DATA LINES:
◇ ◇ ◇ ◇

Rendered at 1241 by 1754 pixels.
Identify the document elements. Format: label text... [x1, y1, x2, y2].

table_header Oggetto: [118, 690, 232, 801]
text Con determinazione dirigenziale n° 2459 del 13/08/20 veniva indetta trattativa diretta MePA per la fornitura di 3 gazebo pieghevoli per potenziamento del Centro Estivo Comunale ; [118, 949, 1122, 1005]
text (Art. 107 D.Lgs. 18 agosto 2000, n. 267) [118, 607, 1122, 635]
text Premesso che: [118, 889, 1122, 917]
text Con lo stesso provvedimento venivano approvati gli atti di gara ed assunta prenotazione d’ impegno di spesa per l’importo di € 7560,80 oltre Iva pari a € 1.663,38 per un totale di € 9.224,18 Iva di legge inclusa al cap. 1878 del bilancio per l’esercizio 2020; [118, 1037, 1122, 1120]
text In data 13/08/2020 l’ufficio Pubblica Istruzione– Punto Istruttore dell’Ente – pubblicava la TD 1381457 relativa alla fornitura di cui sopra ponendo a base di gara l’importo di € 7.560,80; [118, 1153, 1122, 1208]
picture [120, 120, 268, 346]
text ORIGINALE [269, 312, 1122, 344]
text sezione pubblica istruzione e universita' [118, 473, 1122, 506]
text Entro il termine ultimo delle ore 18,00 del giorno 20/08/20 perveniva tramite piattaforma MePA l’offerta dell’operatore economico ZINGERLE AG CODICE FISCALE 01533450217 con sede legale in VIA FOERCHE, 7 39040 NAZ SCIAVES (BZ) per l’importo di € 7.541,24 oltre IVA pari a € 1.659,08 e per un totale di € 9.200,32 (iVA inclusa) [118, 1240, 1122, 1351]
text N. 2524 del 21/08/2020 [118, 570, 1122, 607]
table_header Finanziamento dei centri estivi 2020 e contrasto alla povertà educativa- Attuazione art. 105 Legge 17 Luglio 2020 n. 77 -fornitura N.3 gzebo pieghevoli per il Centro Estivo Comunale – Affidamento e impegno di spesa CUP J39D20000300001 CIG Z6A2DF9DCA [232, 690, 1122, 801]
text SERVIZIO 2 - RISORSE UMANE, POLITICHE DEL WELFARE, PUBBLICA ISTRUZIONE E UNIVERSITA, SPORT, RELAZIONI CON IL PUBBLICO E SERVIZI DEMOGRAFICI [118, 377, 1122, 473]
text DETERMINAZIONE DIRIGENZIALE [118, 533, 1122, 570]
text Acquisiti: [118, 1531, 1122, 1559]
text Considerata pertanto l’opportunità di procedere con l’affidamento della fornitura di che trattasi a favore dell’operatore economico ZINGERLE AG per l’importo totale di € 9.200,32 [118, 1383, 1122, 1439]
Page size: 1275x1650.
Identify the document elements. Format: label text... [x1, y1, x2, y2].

◇ ◇ ◇ ◇

THE REQUEST: Reproduce all of the records above verbatim, keeping every line in its original order.

RESULT OF THIS TASK:
Rendered at 1241 by 1754 pixels.
Identify the document elements. Format: label text... [x1, y1, x2, y2].

table_header Oggetto: [118, 690, 232, 801]
text Con determinazione dirigenziale n° 2459 del 13/08/20 veniva indetta trattativa diretta MePA per la fornitura di 3 gazebo pieghevoli per potenziamento del Centro Estivo Comunale ; [118, 949, 1122, 1005]
text (Art. 107 D.Lgs. 18 agosto 2000, n. 267) [118, 607, 1122, 635]
text Premesso che: [118, 889, 1122, 917]
text Con lo stesso provvedimento venivano approvati gli atti di gara ed assunta prenotazione d’ impegno di spesa per l’importo di € 7560,80 oltre Iva pari a € 1.663,38 per un totale di € 9.224,18 Iva di legge inclusa al cap. 1878 del bilancio per l’esercizio 2020; [118, 1037, 1122, 1120]
text In data 13/08/2020 l’ufficio Pubblica Istruzione– Punto Istruttore dell’Ente – pubblicava la TD 1381457 relativa alla fornitura di cui sopra ponendo a base di gara l’importo di € 7.560,80; [118, 1153, 1122, 1208]
picture [120, 120, 268, 346]
text ORIGINALE [269, 312, 1122, 344]
text sezione pubblica istruzione e universita' [118, 473, 1122, 506]
text Entro il termine ultimo delle ore 18,00 del giorno 20/08/20 perveniva tramite piattaforma MePA l’offerta dell’operatore economico ZINGERLE AG CODICE FISCALE 01533450217 con sede legale in VIA FOERCHE, 7 39040 NAZ SCIAVES (BZ) per l’importo di € 7.541,24 oltre IVA pari a € 1.659,08 e per un totale di € 9.200,32 (iVA inclusa) [118, 1240, 1122, 1351]
text N. 2524 del 21/08/2020 [118, 570, 1122, 607]
table_header Finanziamento dei centri estivi 2020 e contrasto alla povertà educativa- Attuazione art. 105 Legge 17 Luglio 2020 n. 77 -fornitura N.3 gzebo pieghevoli per il Centro Estivo Comunale – Affidamento e impegno di spesa CUP J39D20000300001 CIG Z6A2DF9DCA [232, 690, 1122, 801]
text SERVIZIO 2 - RISORSE UMANE, POLITICHE DEL WELFARE, PUBBLICA ISTRUZIONE E UNIVERSITA, SPORT, RELAZIONI CON IL PUBBLICO E SERVIZI DEMOGRAFICI [118, 377, 1122, 473]
text DETERMINAZIONE DIRIGENZIALE [118, 533, 1122, 570]
text Acquisiti: [118, 1531, 1122, 1559]
text Considerata pertanto l’opportunità di procedere con l’affidamento della fornitura di che trattasi a favore dell’operatore economico ZINGERLE AG per l’importo totale di € 9.200,32 [118, 1383, 1122, 1439]
Page size: 1275x1650.
Identify the document elements. Format: label text... [x1, y1, x2, y2].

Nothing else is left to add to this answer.